A tent set up in his garage, where he has been sleeping on an air mattress, isn’t what he had in mind. He much prefers a spot on Devil Mountain or somewhere in Moab where he could be “doing mountain photography.”

However, it was more important to him to quarantine near his wife and three children, ages 3 weeks, 1 year and 18 years. His mom, Sharon, lives with them, too. At 70 years of age with chronic obstructive pulmonary disease, she is considered high risk where COVID-19 is concerned. 

“I can at least see them through the window and interact with them,” he explained. “The hard thing is getting to see him and him wanting to be picked up and I can’t,” he shared about 1-year-old Dominic.

While in quarantine, Zaffino checks in with a health nurse daily and reports if he has any symptoms. He also takes his temperature twice a day.

Zaffino’s PSMC coworkers and supervisors have shown an outpouring of support. 

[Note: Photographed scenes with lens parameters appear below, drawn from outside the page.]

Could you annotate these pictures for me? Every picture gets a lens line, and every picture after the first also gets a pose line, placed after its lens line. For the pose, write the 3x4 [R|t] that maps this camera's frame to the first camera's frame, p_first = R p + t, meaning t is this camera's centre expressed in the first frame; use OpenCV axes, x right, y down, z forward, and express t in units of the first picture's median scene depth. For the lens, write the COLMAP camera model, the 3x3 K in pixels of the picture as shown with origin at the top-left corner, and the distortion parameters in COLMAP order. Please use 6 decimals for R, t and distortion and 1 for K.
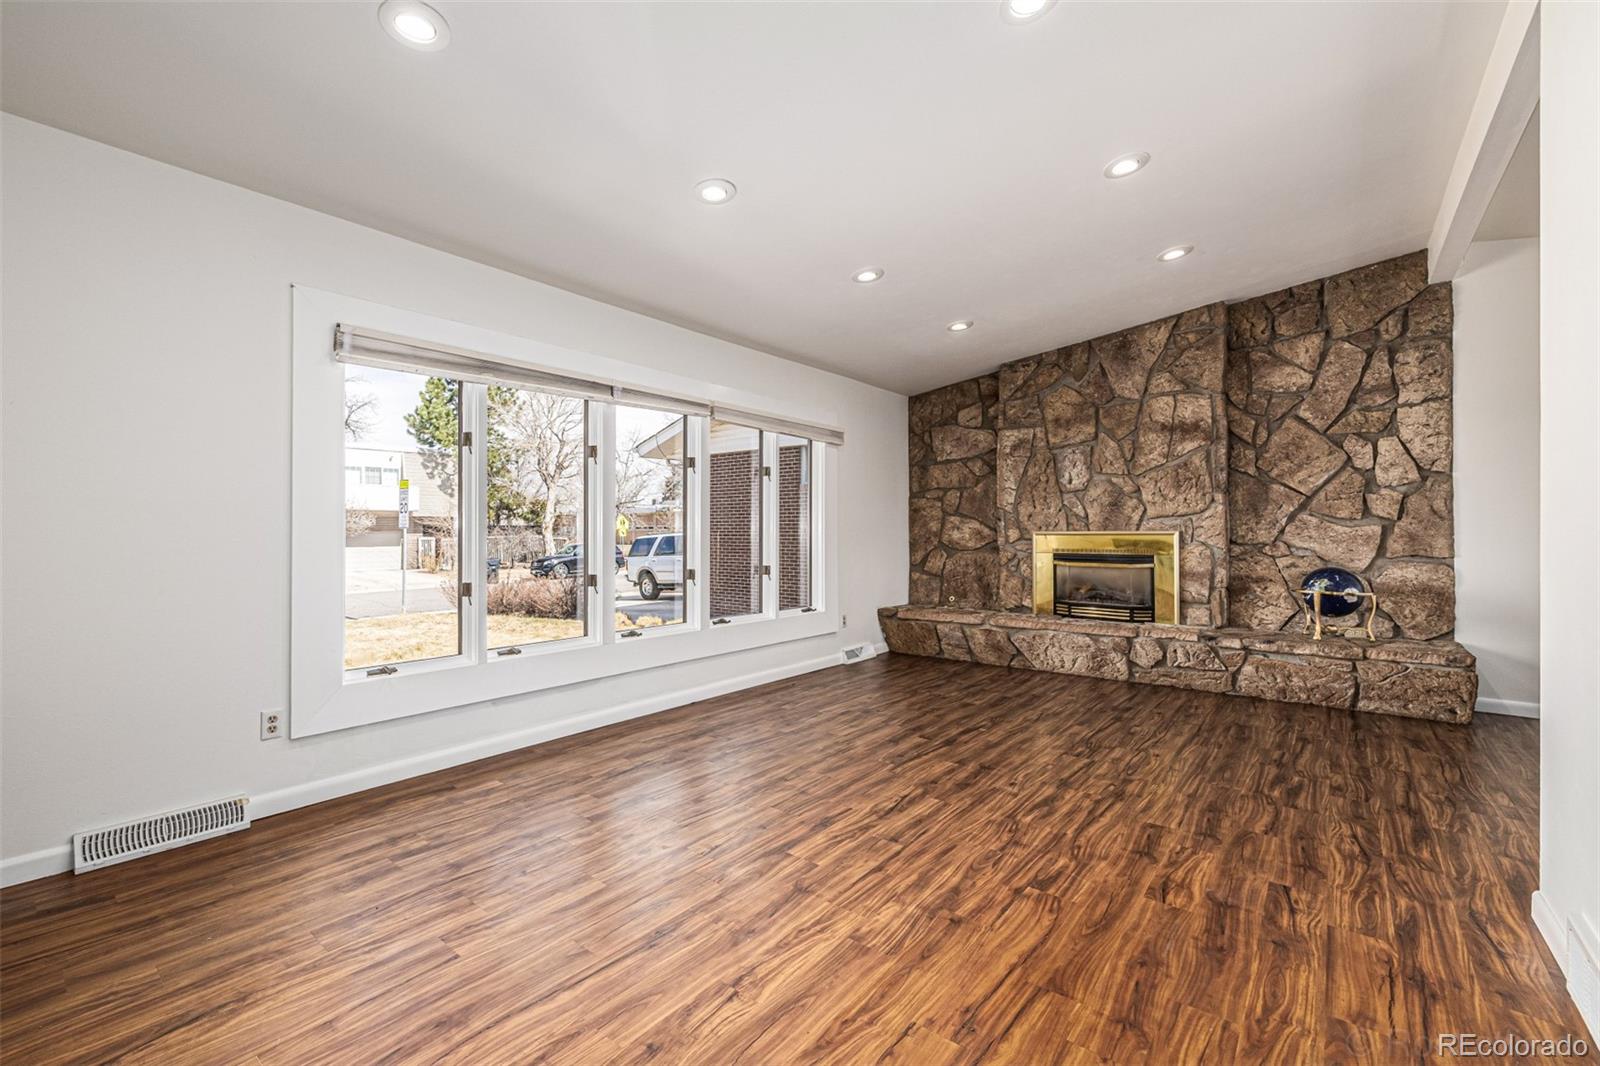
lens RADIAL K [[671.1, 0, 800.1], [0, 671.1, 529.3], [0, 0, 1]] dist [0.001146, -0.000002]
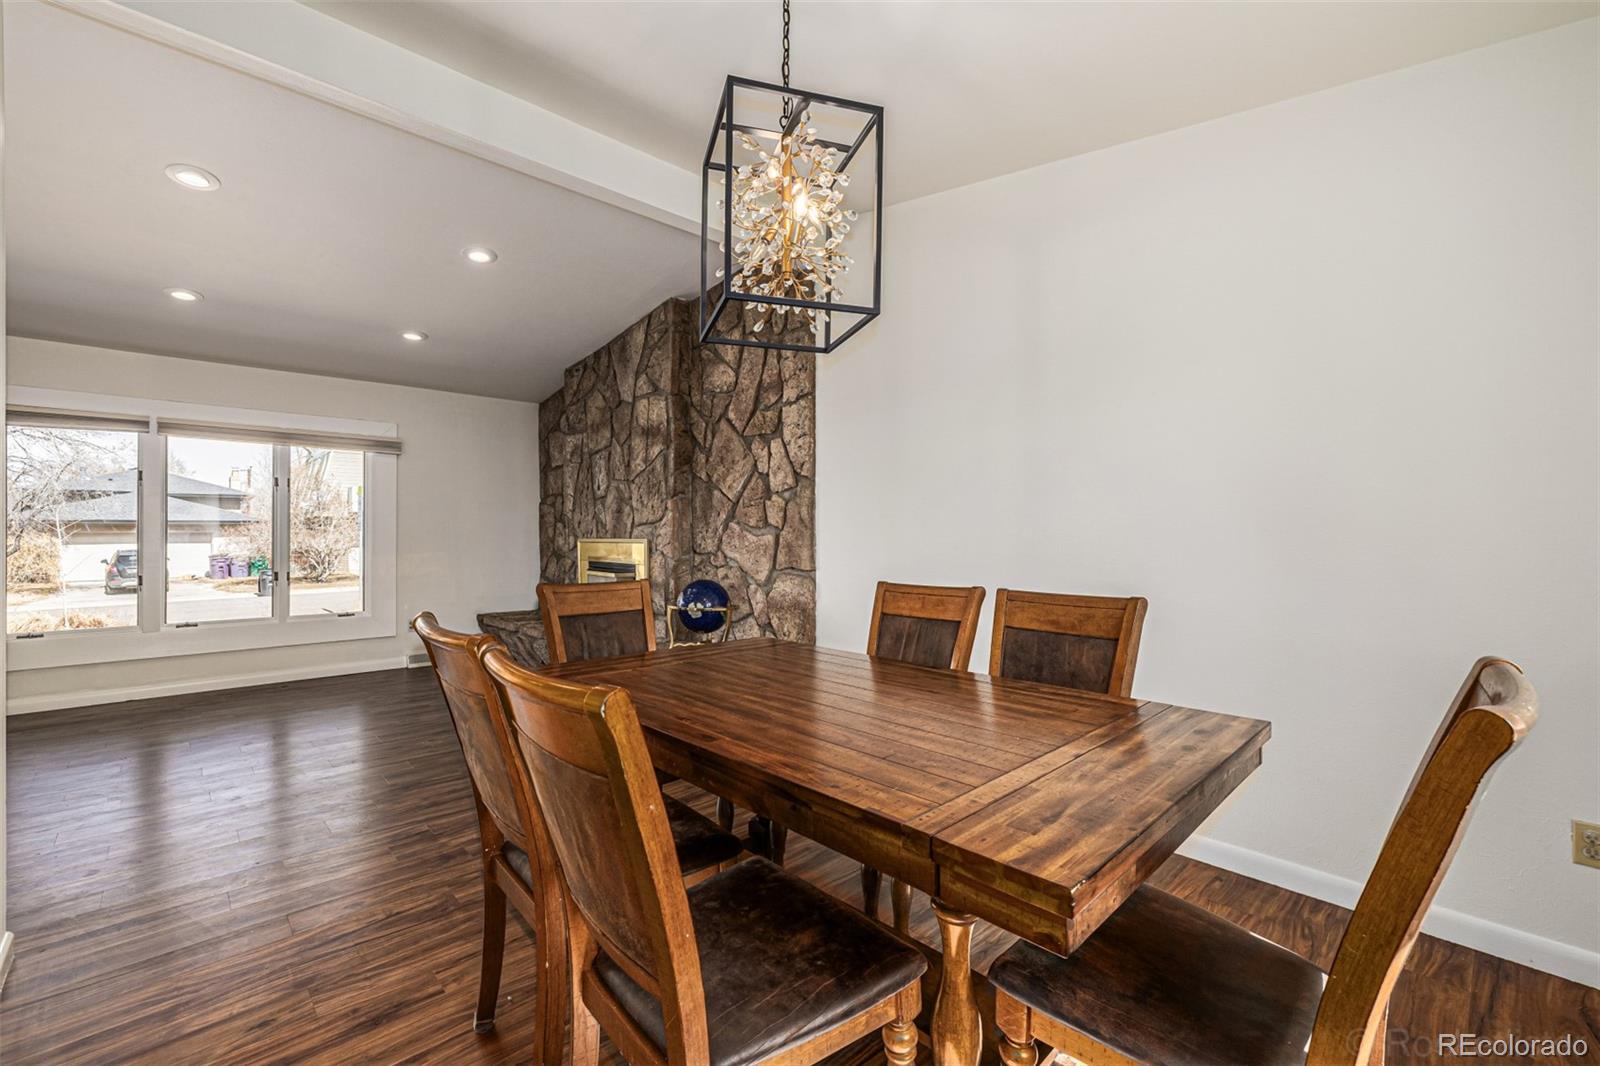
lens RADIAL K [[671.1, 0, 800.1], [0, 671.1, 529.3], [0, 0, 1]] dist [0.001146, -0.000002]
pose [[0.990282, -0.000335, -0.139071, 0.997990], [0.000021, 0.999997, -0.002260, -0.010615], [0.139071, 0.002235, 0.990280, 0.090796]]
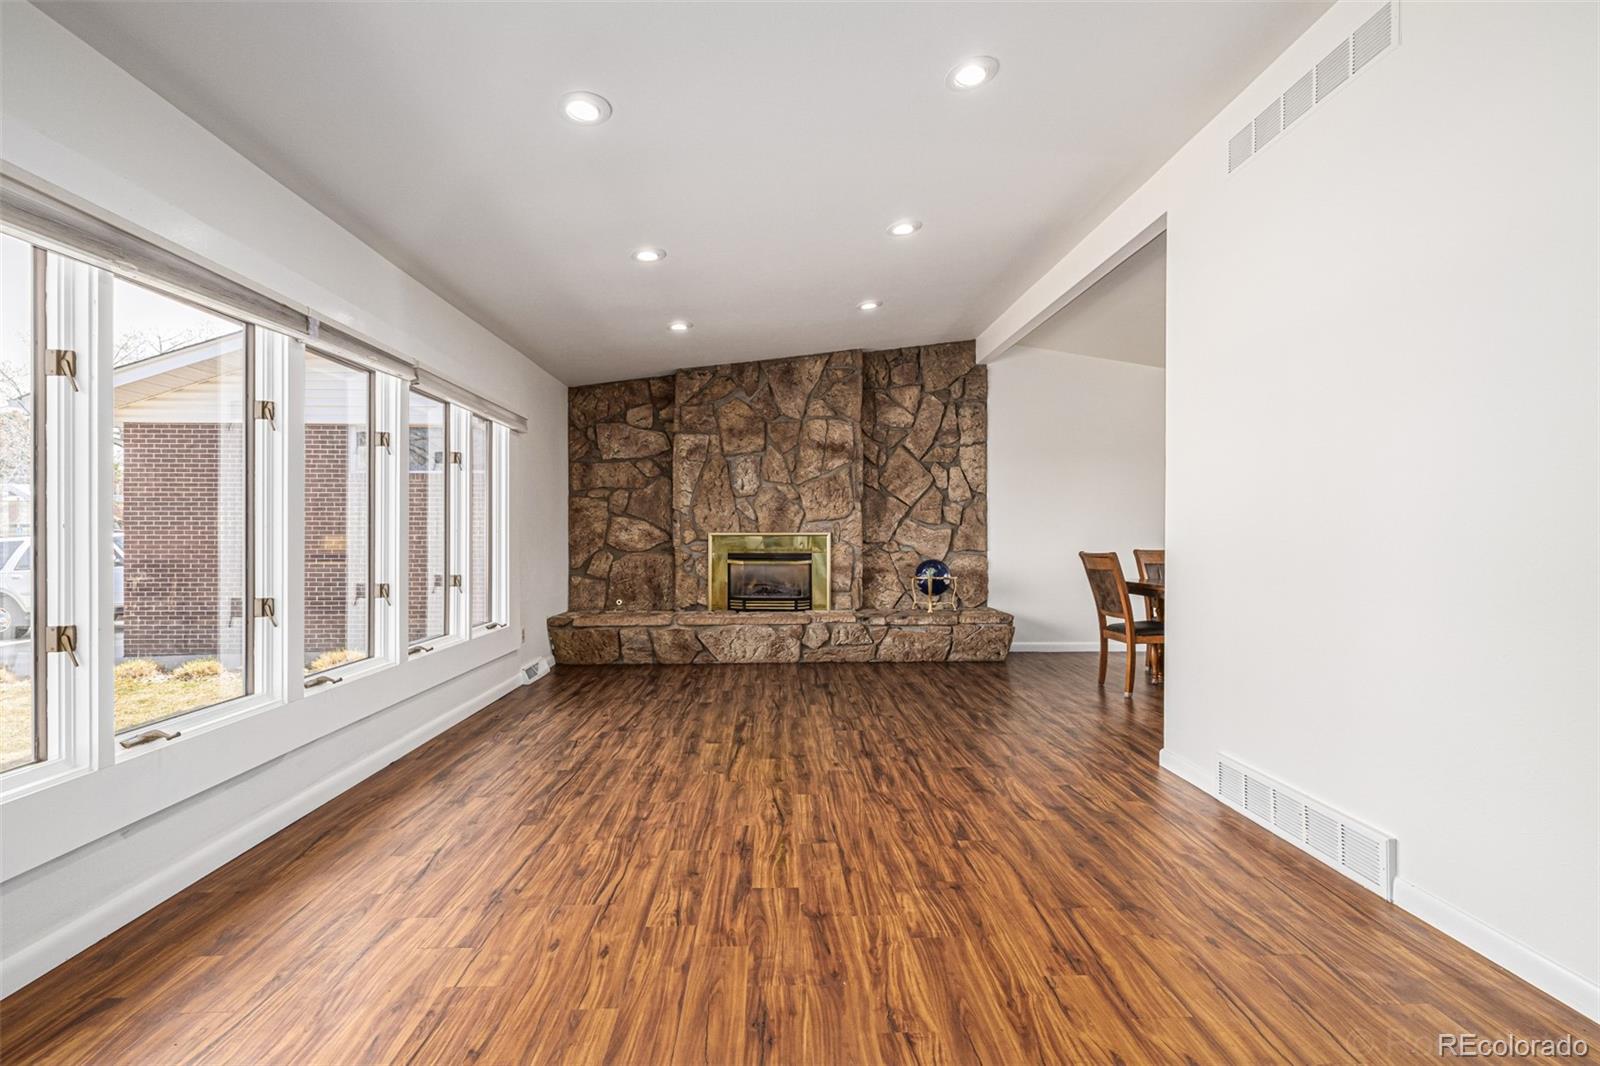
lens RADIAL K [[663.7, 0, 800.0], [0, 663.7, 533.0], [0, 0, 1]] dist [0.001025, 0.000023]
pose [[0.759100, 0.000764, 0.650974, -0.277827], [-0.003300, 0.999991, 0.002674, 0.000215], [-0.650966, -0.004178, 0.759096, 0.141656]]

“The state offered to put me up if I was uncomfortable, but I declined,” he said. “I guess they are doing that for quarantined health care workers.”

He’s been a paramedic with PSMC EMS for almost two years. Before moving here, he spent 18 months driving back and forth from his home in Denver to work here.

After close to 30 years working on an ambulance, first as an EMT and then a paramedic, Zaffino sought ways to develop his staff personally. In his work with EMS, he is the leadership development coordinator for PSMC’S EMS. When he isn’t visiting with his friends and coworkers, Zaffino is busy focusing on developing his leadership skills. He is a certified coach and working toward becoming a certified speaker while he is in quarantine.

“I have five different leadership books and I signed up for online classes,” he explained. “I love to be able to give value to other people.” 

When asked the most important lesson gained out of this experience, he shared, “It’s twofold: I learned that I have a lot more support and people who care than I realized, including folks I never have contact with normally. I could turn this into the biggest tragedy and focus on the negatives and the what-ifs or I can focus on that I have two weeks to just invest in myself. Not everyone can do that, using that as time to invest in other people.”

Over the weekend, he pulled out his meat smoker and prepared some brisket, which he deemed delicious, but the best meal in quarantine has been his mom’s eggplant Parmesan.

Another positive aspect of staying in his garage is the beer refrigerator, which happens to be well-stocked thanks to numerous deliveries of beer and whiskey from friends who have dropped off enough in his driveway to last two years. 

After 14 days of quarantine, Zaffino looks forward to returning to the work he loves helping others.